As I emphasized yesterday, the only way Larry Scott and the Pac-10 are going to expand is if they are certain that their efforts to include more schools in the conference will create more revenue. The idea that simply expanding for expansion's sake isn't necessarily going to equate to more revenue. Thus, simply adding Utah and Colorado, or even BYU wouldn't guarantee greater financial earnings for the conference. CNBC's Sports Business Reporter Darren Rovell pointed this out yesterday.
The Pac-10 is in the same boat. What would Texas Tech add that Texas couldn't? Is Oklahoma State worth as much as Oklahoma?
Conference championship or not, adding teams doesn't automatically increase revenue to a point where every team is worth having. That's the type of math that the conference commissioners have to consider.
TV revenues might double if a Pac-10 network succeeds, but if there are 16 teams involved, no one is doubling their money. Right now, TV revenue for the Pac-10 is around $100 million a year. Let's say a new network deal after the 2011-12 season and a new network of their own adds up to $200 million in TV revenue a year.
Assuming equal splits of all 16 teams, original Pac-10 teams would only be making $2.5 million more than what they have now. And don't forget the UCLA softball, and all its other non-generating sports, might have to travel to Texas now.
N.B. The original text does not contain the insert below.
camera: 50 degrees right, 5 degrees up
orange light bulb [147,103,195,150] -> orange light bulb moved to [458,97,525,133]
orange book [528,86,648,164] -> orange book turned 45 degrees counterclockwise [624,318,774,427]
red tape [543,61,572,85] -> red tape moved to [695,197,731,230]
"It doesn't make sense to add teams that don't have incremental revenue opportunities," said former CBS Sports president Neal Pilson, now a TV consultant.
Of course, it would be preferable for the Pac-10, strictly from a financial standpoint, to add Oklahoma and Texas and abandon the rest of the Big XII South. The conference would likely generate the same amount of revenue, while also dividing it up among fewer teams. Rovell is correct in his assertion. However, that's in a perfect world.
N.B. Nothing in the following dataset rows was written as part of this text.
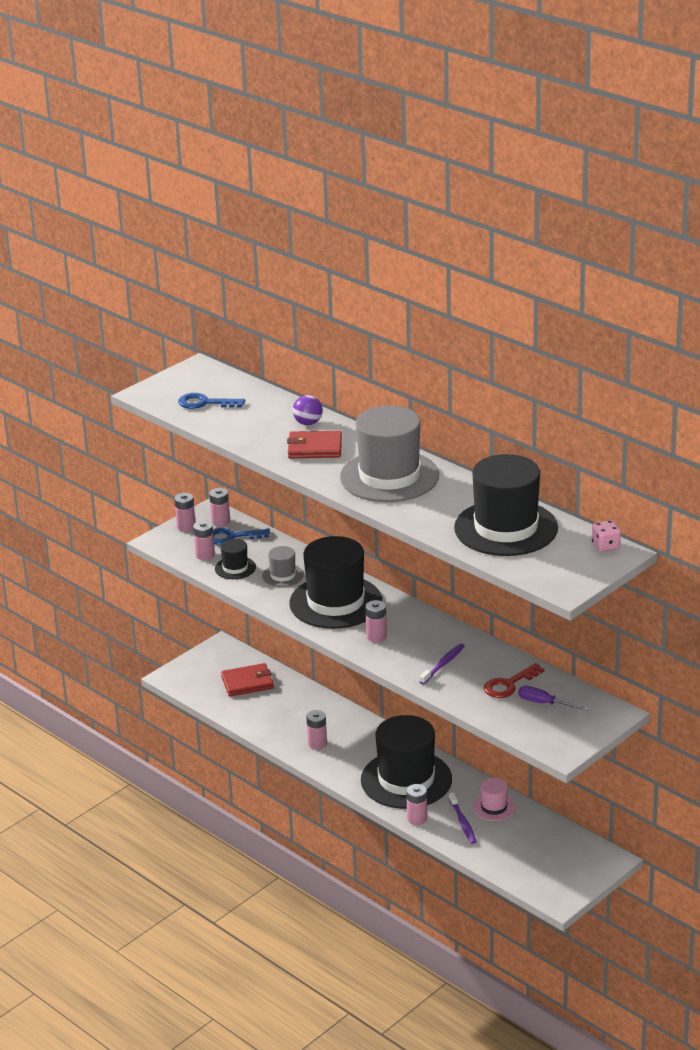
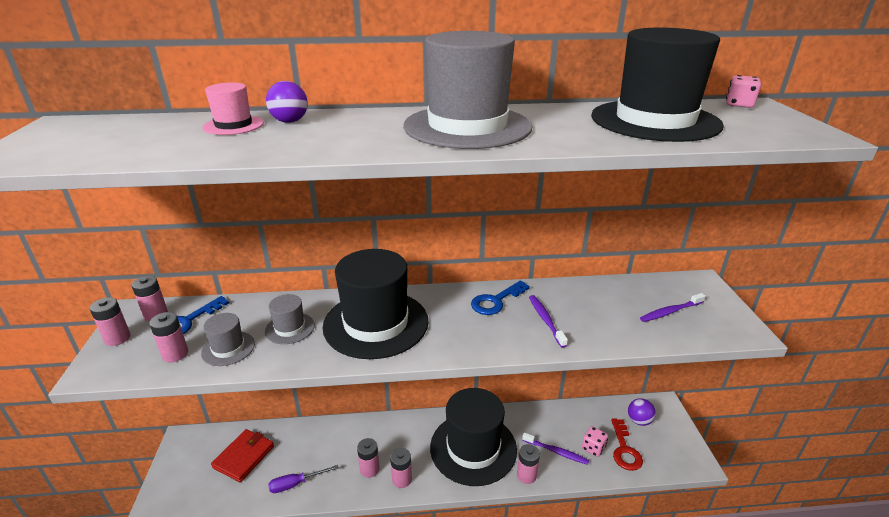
camera: 50 degrees left, 0 degrees up
blue key [178,393,245,409] -> blue key moved to [471,280,530,315]
black hat [215,539,256,579] -> grey hat [201,313,255,366]
red wallet [287,431,342,458] -> none
pink battery [365,600,387,642] -> pink battery moved to [390,448,412,488]
pink hat [473,778,515,821] -> pink hat moved to [203,83,264,135]
red key [484,663,544,698] -> red key moved to [611,419,643,471]
purple screwdriver [518,686,589,711] -> purple screwdriver moved to [269,465,338,493]
none -> pink dice [582,426,608,457]
none -> purple ball [628,398,656,426]
none -> purple toothbrush [640,293,705,322]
With the situation at hand, the only way Larry Scott is going to be able to bring the Sooners and Longhorns into the fray would be by bringing in some of their Big XII constituents as well. That's the reason why Oklahoma State, Texas A&M, and Texas Tech, are even being considered in the first place. Granted, it would be ideal to just feature the Big XII's two marquee programs, but politics have and will prevent this situation from ever occurring. Rovell's correct, but there are too many factors that would prevent that situation from ever occurring.
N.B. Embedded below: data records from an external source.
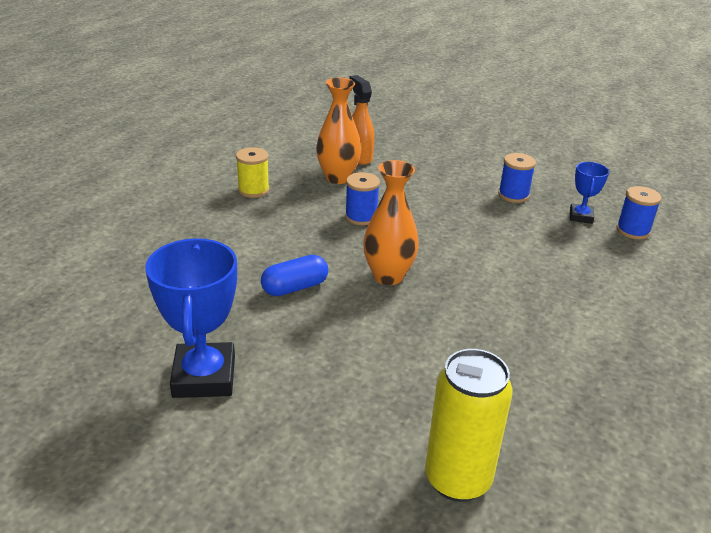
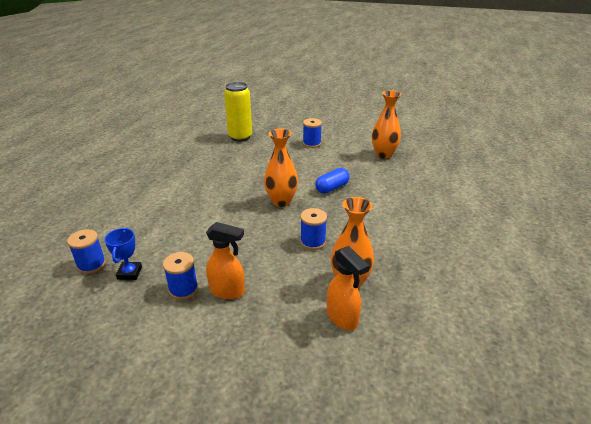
camera: 170 degrees right, 0 degrees up
blue trophy [145,238,237,398] -> none
yellow spool [236,147,270,198] -> none
none -> orange spray bottle [206,222,245,299]
none -> blue spool [303,118,322,148]
none -> orange vase [372,90,401,159]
In turn, the debate looks something more like this.
Option #1: Keep the Pac-10 as is. With a new T.V. deal, teams would only be forced to divide revenue amongst ten teams - one of the most obvious benefits.
Option #2: Add the Big XII South (either Baylor or Colorado) to the mix. Sixteen teams would produce more revenue as a result, but it also means that it would be divided amongst all the teams. Big question: would a new Pac-16 be capable of producing enough money to justify expansion? Everything considered, I think it just might.
What side of the fence do you lie on?